Limiting the options rather than making the system super generic would help in so many cases.

andsoitis · on May 9, 2023

> I’ve never understood why voice recognition has always attempted to be complete understanding of arbitrary input, rather than follow a simple command language

Because the UI affordances (in this case the control language) wouldn’t be discoverable or memorable across a large range of devices or apps. Moreover, speaking is an activity that allows for an arbitrary range of symbol patterns, and a feedback loop between two who are in dialog are able to resolve complex matters even though they start from different positions.

setr · on May 9, 2023

I mean, right now the current state is effectively an undiscoverable control language, with somewhat flexibility but generally fails/unreliable unless you restrict yourself to very specific language — language that differs based on the task executed, often with similar but different specific formats required to do similar actions

I’d argue that if the current state is at all acceptable, then a consistent, teachable and specific language format would be an improvement in every way — and you can have an “actual” feedback loop because there’s a much more limited set of valid inputs, so your errors can be much more precise (and made human-friendly, without, I think, made merely programmer-friendly).

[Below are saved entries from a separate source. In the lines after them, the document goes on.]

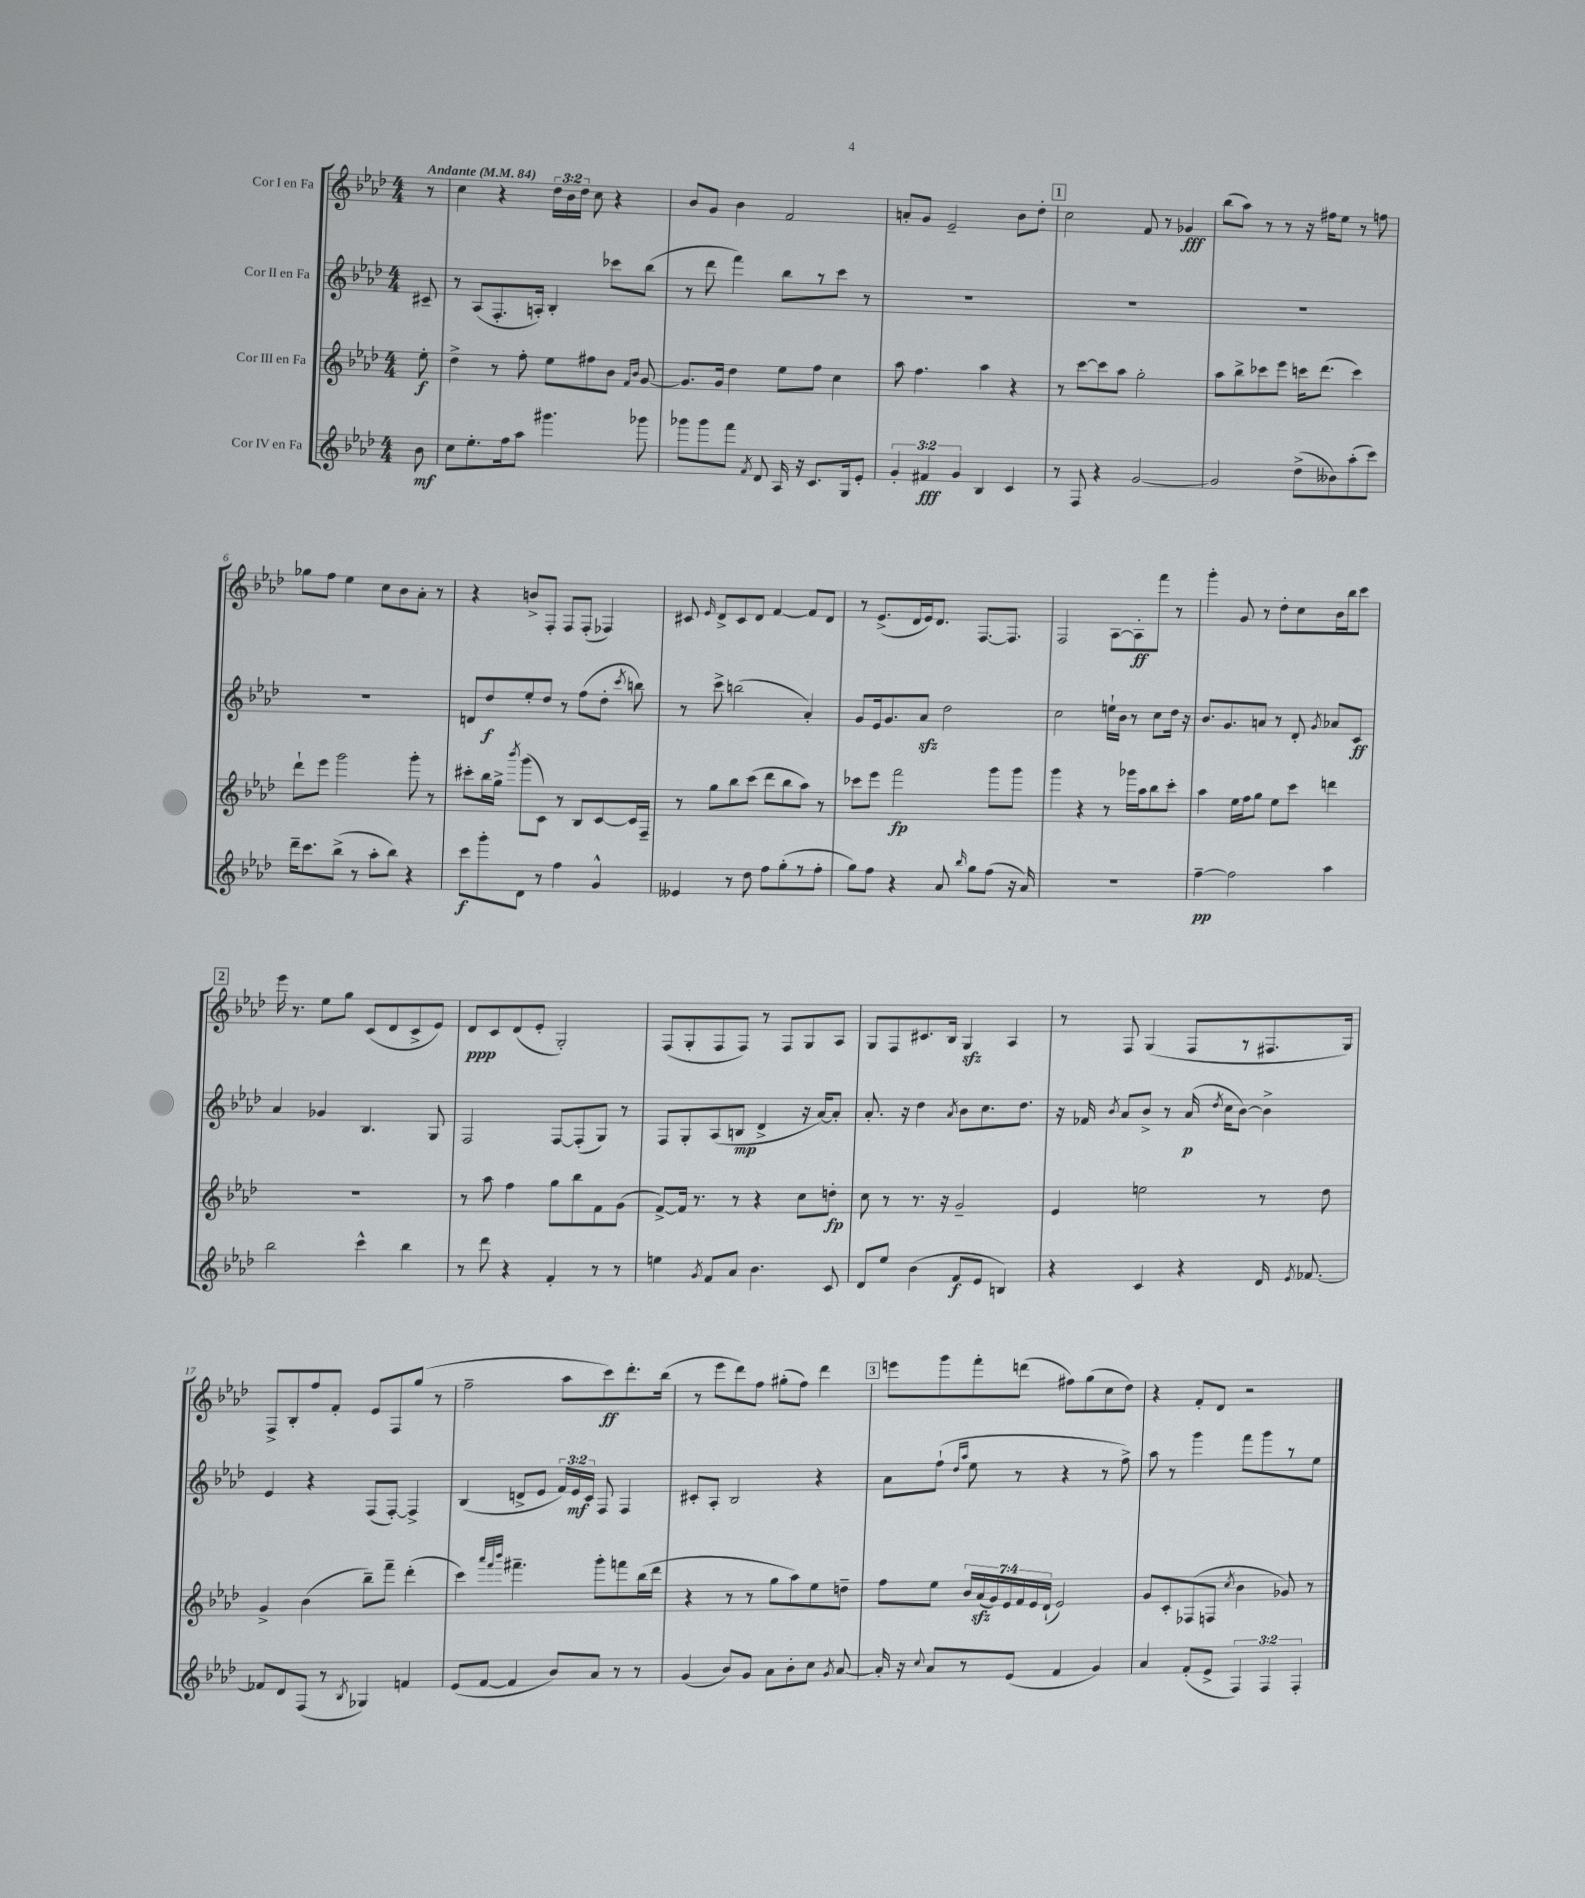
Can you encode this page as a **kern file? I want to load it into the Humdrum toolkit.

**kern	**kern	**kern	**kern
*staff4	*staff3	*staff2	*staff1
*clefG2	*clefG2	*clefG2	*clefG2
*k[b-e-a-d-]	*k[b-e-a-d-]	*k[b-e-a-d-]	*k[b-e-a-d-]
*M4/4	*M4/4	*M4/4	*M4/4
*MM84	*MM84	*MM84	*MM84
8b-	8ee-'	8c#~	8r
=	=	=	=
8cc	4dd-^	8r	4cc
8.ee-'	.	(8A-	.
.	8r	8.F'	4r
16ff	.	.	.
8aa-	8ff'	.	.
.	.	16A')	.
4.ggg#	8ee-	4B-'	24dd-
.	.	.	24b-
.	.	.	24dd-
.	8ff#	.	8cc
.	8b-	8ccc-	4r
.	16qqf	.	.
.	16qqb-	.	.
8ggg-	[8g	(8bb-	.
=	=	=	=
8ggg-	8.g]	8r	8b-
8ggg-	.	8ddd-	8g
.	16g	.	.
8fff	4dd-	4fff)	4b-
8qf	.	.	.
8d-	.	.	.
16A-	8ee-	8bb-	2f
16r	.	.	.
8.c	8ff	8r	.
.	4cc	8ccc	.
16G	.	.	.
8e-'	.	8r	.
=	=	=	=
6g'	8aa-	1r	8a'
.	4.ff	.	8g
6f#	.	.	.
.	.	.	2e-~
6g	.	.	.
4B-	4aa-	.	.
4c	4r	.	8b-
.	.	.	8dd-'
=	=	=	=
8r	8r	1r	2cc
8F	[8ccc	.	.
4r	8ccc]	.	.
.	8aa-	.	.
[2g	2gg'	.	8f
.	.	.	8r
.	.	.	4g-
=	=	=	=
2g]	8aa-	1r	(8bb-
.	8bb-^	.	8aa-)
.	8ccc-	.	8r
.	8eee-	.	8r
(8dd-^	16ccc	.	16r
.	(8.ddd-	.	16ff#
8b--)	.	.	8ee-
(8aa-'	4ccc)	.	8r
8ccc)	.	.	8ff
=	=	=	=
16ddd-~	8ddd-`	1r	8gg-
8.ccc	.	.	.
.	8eee-	.	8ff
(8bb-^	2ggg	.	4ee-
8r	.	.	.
8aa-'	.	.	8cc
8bb-)	.	.	8b-
4r	8ggg'	.	8a-'
.	8r	.	8r
=	=	=	=
8ccc	8ccc#'	8d	4r
8ggg'	16bb-	8dd-	.
.	16gg^	.	.
.	8qbbb-	.	.
8d-	(8ggg	8ee-'	8b^
8r	8c)	8dd-	8F'
4ff	8r	8r	8F
.	8B-	(8ff	(8F'
4g^^	[8c	8dd-'	4F-)
.	.	8qccc	.
.	16c]	8bb)	.
.	16F~	.	.
=	=	=	=
4e--	8r	8r	8c#
.	.	.	16qqe-
.	8gg	8ccc^	8d-^
8r	8bb-	(2bb	8c#
8dd-	(8ccc	.	8d-
8ff	8ddd-	.	[4f
(8gg'	8bb-	.	.
8r	8aa-)	4a-')	8f]
8ff'	8r	.	8d-
=	=	=	=
8gg)	8ccc-	8g	8r
8ff	8eee-	16e-	(8.e-^
.	.	8.g	.
4r	2fff	.	.
.	.	.	16d-
.	.	8a-	16e-)
.	.	.	8.d-
8a-	.	2dd-	.
16qqbb-	.	.	.
8gg	.	.	[8.F
(8ff	8ggg	.	.
.	.	.	8.F]
16r	8ggg	.	.
16a-)	.	.	.
=	=	=	=
1r	4ggg	2cc	2F
.	4r	.	.
.	8r	16ee`	[8A-
.	.	16b-	.
.	16ggg-	8r	8A-']
.	16aa-	.	.
.	8bb-	8cc	8fff
.	8ccc'	16dd-	8r
.	.	16r	.
=	=	=	=
[4ff~	4aa-	8.b-	4ggg'
.	.	8.g	.
2ff]	16ee-	.	8g
.	16ff	.	.
.	8gg	8a	8r
.	8ee-	8r	8dd-'
.	8ccc	8d-'	8cc
.	.	8qg	.
4aa-	4ddd	8a-	16b-
.	.	.	16bb-
.	.	8c	8ccc
=	=	=	=
2bb-	1r	4a-	16eee-
.	.	.	8.r
.	.	4g-	8ee-
.	.	.	8gg
4ccc^^	.	4.B-	(8c
.	.	.	8d-
4bb-	.	.	8c^
.	.	8G	8e-)
=	=	=	=
8r	8r	2F	8d-
8ddd-	8aa-	.	8c
4r	4ff	.	(8d-
.	.	.	8e-'
4f'	8gg	[8F	2G')
.	8bb-	(8F']	.
8r	8f	8G)	.
8r	(8g	8r	.
=	=	=	=
4ee	[8f^)	8F	(8F
.	16f]	8G'	8G'
.	8.r	.	.
8qg	.	.	.
8f	.	(8A-	8F
8a-	8r	8B	8F)
4.b-	4r	4d-^	8r
.	.	.	8F
.	8cc	16r	8G
.	.	[16a-)	.
8c	8dd'	8a-']	8A-
=	=	=	=
8d-	8cc	8.a-'	8G
8ee-	8r	.	8F
.	.	16r	.
(4b-	8.r	4dd-	8.c#
.	16r	.	16B-
.	.	8qa-	.
8f	2g~	8b-	4G
8e-	.	8.cc	.
4B)	.	.	4A-
.	.	8.dd-	.
=	=	=	=
4r	4e-	16r	8r
.	.	16f-	.
.	.	8qb-	.
.	.	8a-	8F
4c	2ee	8b-^	(4G
.	.	8r	.
4r	.	(16a-	8F
.	.	8qdd-	.
.	.	16cc	.
.	.	[8b-)	8r
16d-	8r	4b-^]	8.F#
8qe-	.	.	.
[8.f-	.	.	.
.	8dd-	.	.
.	.	.	16G)
=	=	=	=
8f-]	4g^	4e-	8F^
8d-	.	.	8B-'
(8F	(4b-	4r	8ff
8r	.	.	8f'
8qB-	.	.	.
4G-)	8bb-~)	(8F	8e-
.	8fff~	[8F')	8F
4f	(4ddd-'	4F^]	(8gg
.	.	.	8r
=	=	=	=
(8e-	4ccc)	(4B-	2ff~
[8f	.	.	.
.	32qqaaa-	.	.
.	32qqfff	.	.
.	32qqbbb-	.	.
4f]	4.fff#~	8d^	.
.	.	8e-	.
8b-)	.	24f)	8aa-
.	.	24e-	.
.	.	24c	.
8a-	8ggg'	8F	8ccc)
8r	8fff	4F	8.ddd-'
8r	(16bb-	.	.
.	16ddd-	.	(16bb-
=	=	=	=
(4g	4r	8c#'	8r
.	.	8A-'	8eee-
8b-)	8r	2B-	8ddd-)
8g	8r	.	8ff
8a-	8gg	.	(8gg#'
8b-'	8aa-)	.	8ff)
8cc	8ee-	4r	4ddd-
8qg	.	.	.
[8a-	8dd~	.	.
=	=	=	=
16a-']	8ff	8a-	8eee
16r	.	.	.
8qqcc	.	.	.
8a-	8ee-	(8ff`	8ggg
.	.	16qqdd-	.
.	.	16qqaa-	.
8r	28b-	8ee-	8fff'
.	(28a-	.	.
.	28g)	.	.
.	28e-	.	.
(8e-	.	8r	(8ddd
.	28f	.	.
.	28e-	.	.
.	(28d-`	.	.
4f	2e-)	4r	8ff#)
.	.	.	(8gg
4g)	.	8r	8cc
.	.	8ff^)	8dd-)
=	=	=	=
4a-	8g	8aa-	4r
.	8c'	8r	.
(8f'	(8F-	4ggg	8f'
8e-^	8F	.	8d-
.	8qcc	.	.
6F)	4b-	8fff	2r
.	.	8ggg	.
6F	.	.	.
.	8g-)	8r	.
6F'	.	.	.
.	8r	8ee-	.
==	==	==	==
*-	*-	*-	*-
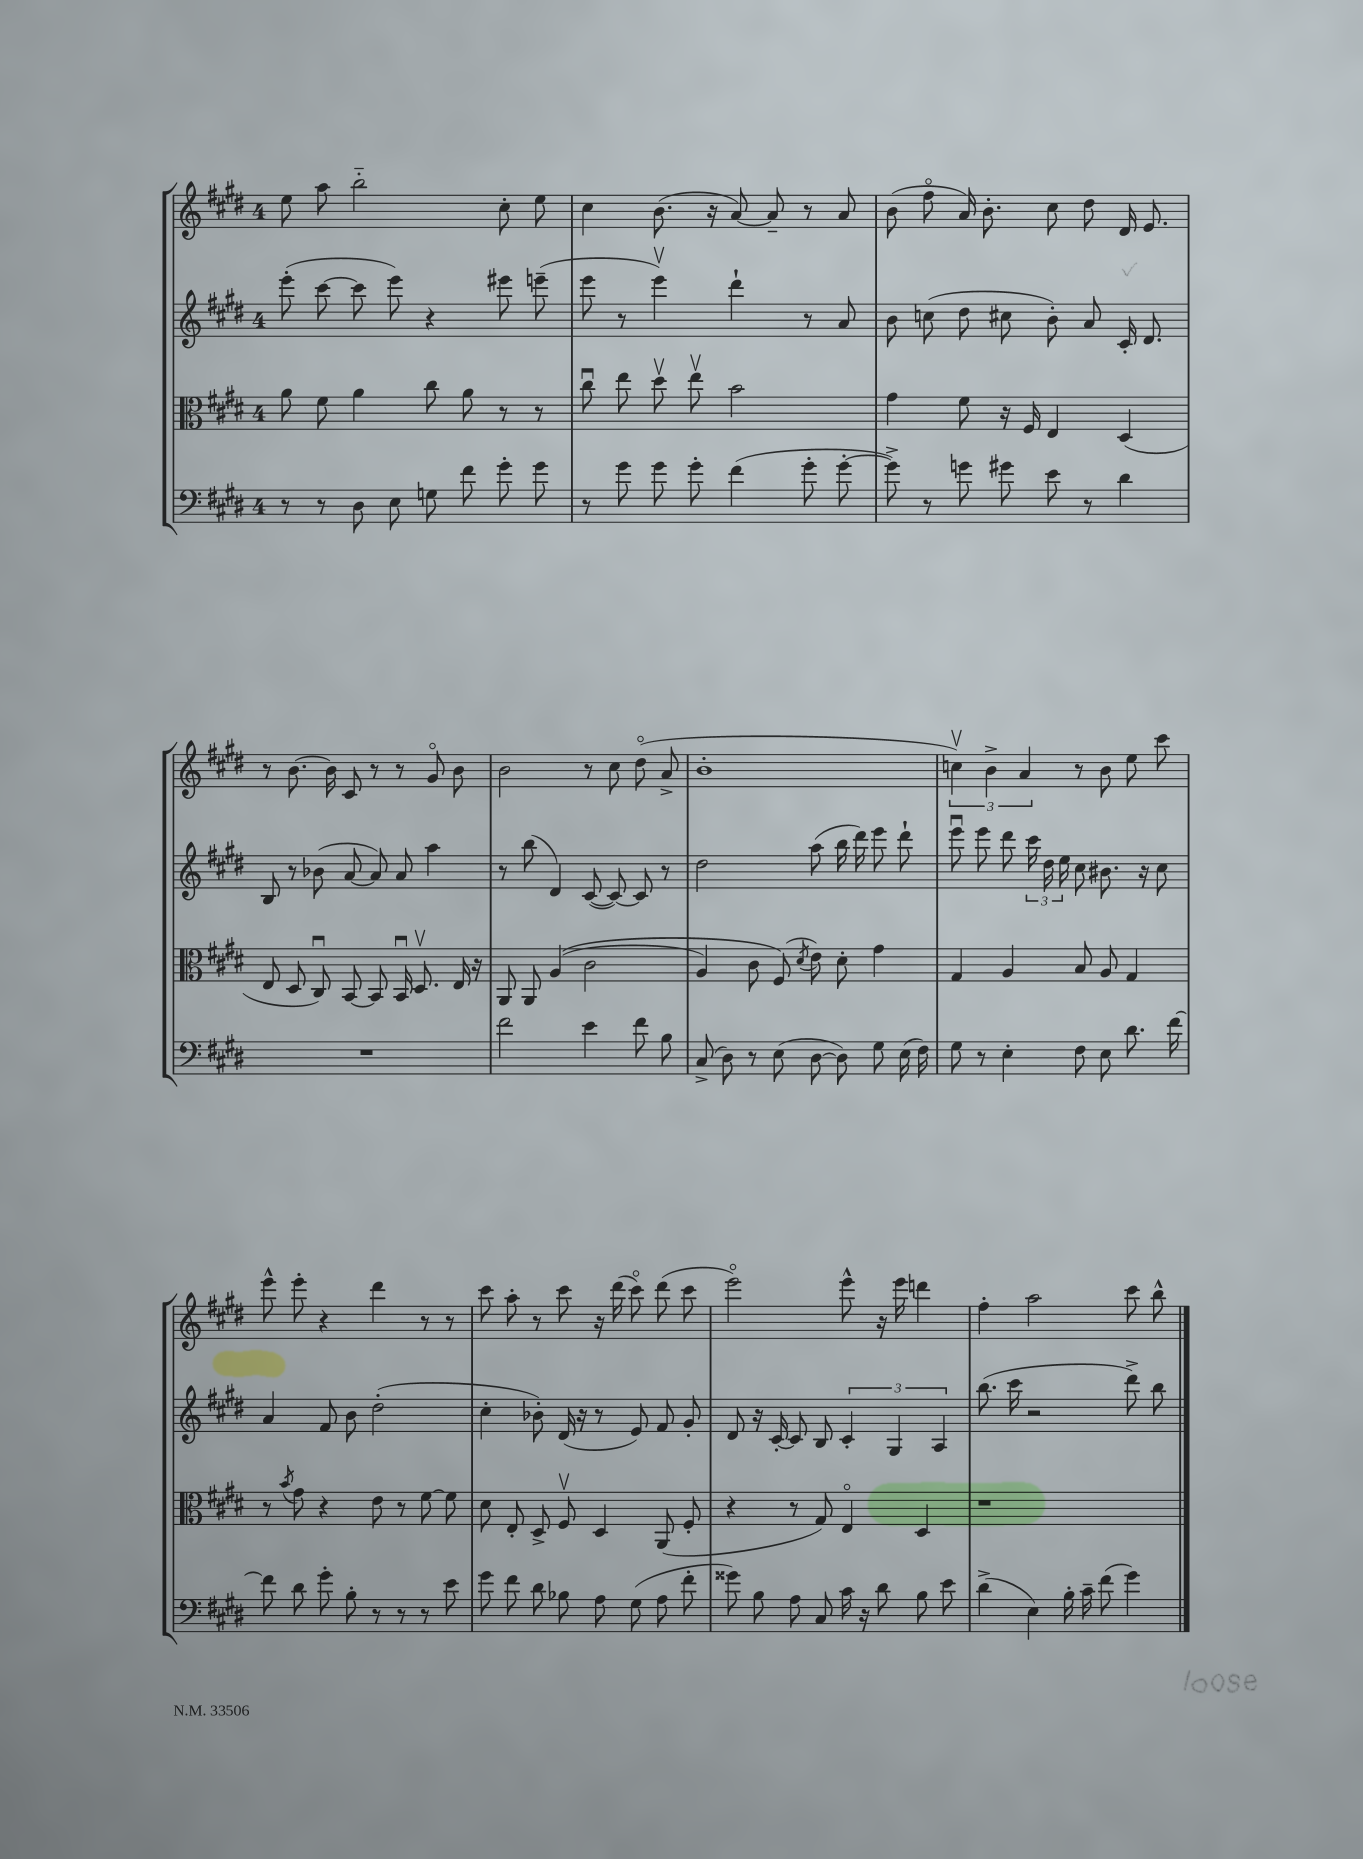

As it stands, I’ve never managed a dialogue with Siri/Alexa; it either ingests my input correctly, rejects it as an invalid action, does something completely wrong, or produces a “could not understand.. did you mean <gibberish>?”.

Having the smart-ai dialogue would be great if I could have it, but for the last decade that simply isn’t a thing that occurs. Perhaps with GPT and it’s peers, but afaik GPT doesn’t have a response->object model that could be actioned on, so the conversation would sound smoother but be just as incompetent at actually understanding whatever you’re looking to do. I think this is basically the “sufficiently smart compiler” problem, that never comes to fruition in practice

SargeDebian · on May 9, 2023

It's like using a CLI where the argument structure is inconsistent and there is no way to list commands and their arguments in a practical way.

andsoitis · on May 9, 2023

Close your eyes and imagine that CLI system is instead voice / dialog based. The tedium. For bonus points, imagine you’re in a space shared with others. Doesn’t work that well…

chezelenkoooo · on May 10, 2023

What? No, I think it'd be great! I'd love to be able to say out loud "kube get pods pipe grep service" and the output to be printed on the terminal. I _don't_ want to say "Hey Google, list the pods in kubernetes and look for customer service".

The transfer between my language and what I can type is great. It starts becoming more complex once you need to add countless flags, but again, a structured approach can fix this.

jokethrowaway · on May 9, 2023

Voice recognition often works with a grammar of words you specify to improve the chance of correct detection.

It's just that there is no consumer application and I think the reception of voice commands from the public was fairly cold.

I don't want to do stuff with my voice for once. I'd rather click or press a button

jjeaff · on May 9, 2023

Most voice assistants can work with simple phrases like that. Alexa, lights on. Hey Google, thermostat 70 degrees.

gnicholas · on May 9, 2023

Not Siri, which thinks I'm talking to her all the time when I'm speaking to a family member whose name contains neither an "s" nor an "r".

hgsgm · on May 9, 2023

That's because letters aren't sounds.

gnicholas · on May 9, 2023

Way to jump to unjustified conclusions. The name also doesn’t contain either sound.

setr · on May 9, 2023

The problem is that’s not the only format they work on, and because input format is largely unconstrained, when they misunderstand, they catastrophically misunderstand.

It’s just like the image recognition ML issue, where it can correctly predict a cat, but change a specific three pixels and it has 99% confidence it’s an ostrich.

Or JavaScript equality. If you do it right, it’s right, but otherwise anything goes.

Or Perl, in its entirety

fortyseven · on May 9, 2023

Probably the divide between technical users and non-technical. You and I find that structure completely logical. But less structured natural language with a million ways to ask a certain thing puts it practically in reach of the remainder of the population.